EXPLORE THE MATERIAL »
A - In the text on private coaching, what kind of offer is one-to-one coaching called?
B - Condense the paragraph of the text on private coaching that begins "In fact, one-to-one coaching" into a short bulleted list that keeps its main facts.
C - From the text on private coaching, print the part that opens with the words containing "With group coaching" and closes with "do it for).", copying it exactly.

A high-end, private coach can not only offer insights into new marketing, branding, systems, and business improvements, but she can also serve as a second set of eyes on your existing plan. Because she’s been where you are, your coach is an invaluable resource as your business grows.
And to someone else, YOU are that coach. So what’s stopping you from rolling out your own premium 1:1 coaching program? Its relatively easy to set up and you too can have your own home business alongside or instead of your blogging hustle.
How to become a coach.
If you already have a group program or several stand-alone training programs, then a 1:1 package is the next logical step, and it won’t take much work to create.
In fact, one-to-one coaching is the ideal “top of the funnel” offer. Once your clients have worked through—and benefited from—your free content, group offers, and one-off training programs, they’ll be clamoring for more. What’s more, they’ll already know your value, and they’ll be more than willing to pay for continued access to you.
Even if you don’t yet offer any group coaching, your own business experiences make you the perfect person to work with other up-and-coming businesswomen in a one-on-one basis. Just consider how much time you currently spend advising people (probably for free) via email and social media and phone calls and texts.
Clearly you have what they want. Now it’s time to formalize your coaching package and make it available for sale.
Here’s the real beauty of private coaching though: you can make a real impact on the lives of those you coach.
With group coaching or self-study programs, it’s difficult to know how many people are actually putting your expertise to work for them. In a private coaching program, you’ll be connecting with clients one-on-one, and you’ll see exactly what’s providing the biggest results.
It’s a highly rewarding relationship not only for your clients, but for you as well.
Step One: Get Clear on the Problem You Solve
Just as with every aspect of your business, your private coaching package—if it’s to be successful—must be highly targeted. You cannot simply hang out your virtual shingle, call yourself a coach, and expect clients to line up for an appointment.
Instead, you must position yourself as the expert you are. And since you’re not an expert in everything, that means getting crystal clear on exactly what you do (and who you do it for).

MATERIAL SHOWN »
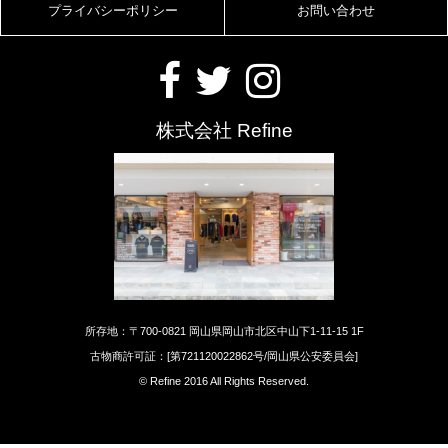
プライバシーポリシー
お問い合わせ
株式会社 Refine
所存地：〒700-0821 岡山県岡山市北区中山下1-11-15 1F
古物商許可証：[第721120022862号/岡山県公安委員会]
© Refine 2016 All Rights Reserved.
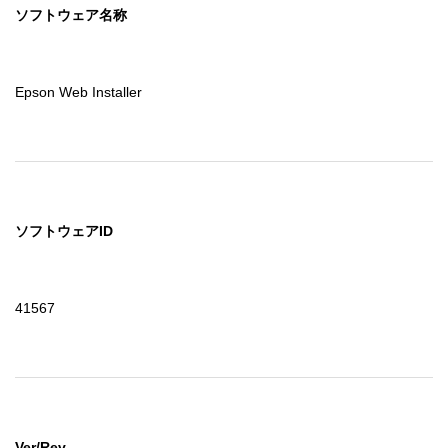
ソフトウェア名称
Epson Web Installer
ソフトウェアID
41567
Ver/Rev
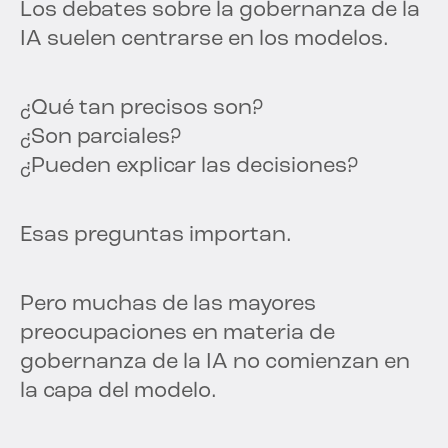
Los debates sobre la gobernanza de la
IA suelen centrarse en los modelos.
¿Qué tan precisos son?
¿Son parciales?
¿Pueden explicar las decisiones?
Esas preguntas importan.
Pero muchas de las mayores
preocupaciones en materia de
gobernanza de la IA no comienzan en
la capa del modelo.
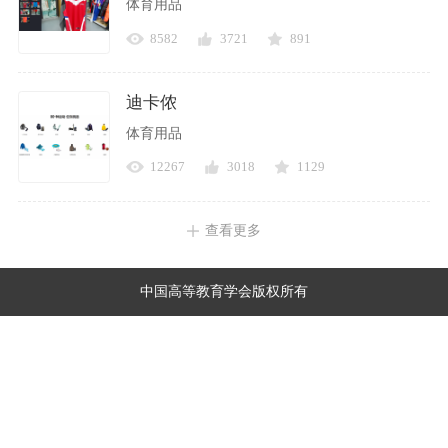
体育用品
8582
3721
891
迪卡侬
体育用品
12267
3018
1129
查看更多
中国高等教育学会版权所有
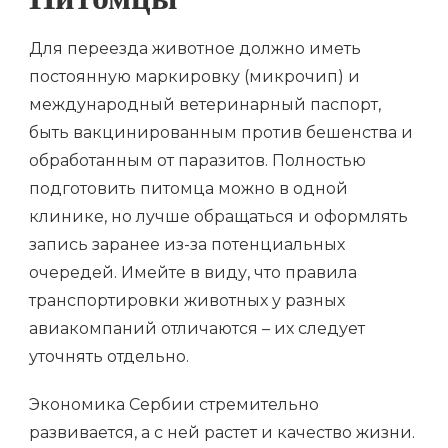
Питомцы
Для переезда животное должно иметь
постоянную маркировку (микрочип) и
международный ветеринарный паспорт,
быть вакцинированным против бешенства и
обработанным от паразитов. Полностью
подготовить питомца можно в одной
клинике, но лучше обращаться и оформлять
запись заранее из-за потенциальных
очередей. Имейте в виду, что правила
транспортировки животных у разных
авиакомпаний отличаются – их следует
уточнять отдельно.
Экономика Сербии стремительно
развивается, а с ней растет и качество жизни.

ACTIVITY ANSWERS »
A - It is called the ideal "top of the funnel" offer.

B -
- One-to-one coaching is the ideal "top of the funnel" offer.
- Clients who have gone through and benefited from your free content, group offers, and one-off training programs will want more.
- They will already know your value and will readily pay for continued access to you.

C -
With group coaching or self-study programs, it’s difficult to know how many people are actually putting your expertise to work for them. In a private coaching program, you’ll be connecting with clients one-on-one, and you’ll see exactly what’s providing the biggest results.
It’s a highly rewarding relationship not only for your clients, but for you as well.
Step One: Get Clear on the Problem You Solve
Just as with every aspect of your business, your private coaching package—if it’s to be successful—must be highly targeted. You cannot simply hang out your virtual shingle, call yourself a coach, and expect clients to line up for an appointment.
Instead, you must position yourself as the expert you are. And since you’re not an expert in everything, that means getting crystal clear on exactly what you do (and who you do it for).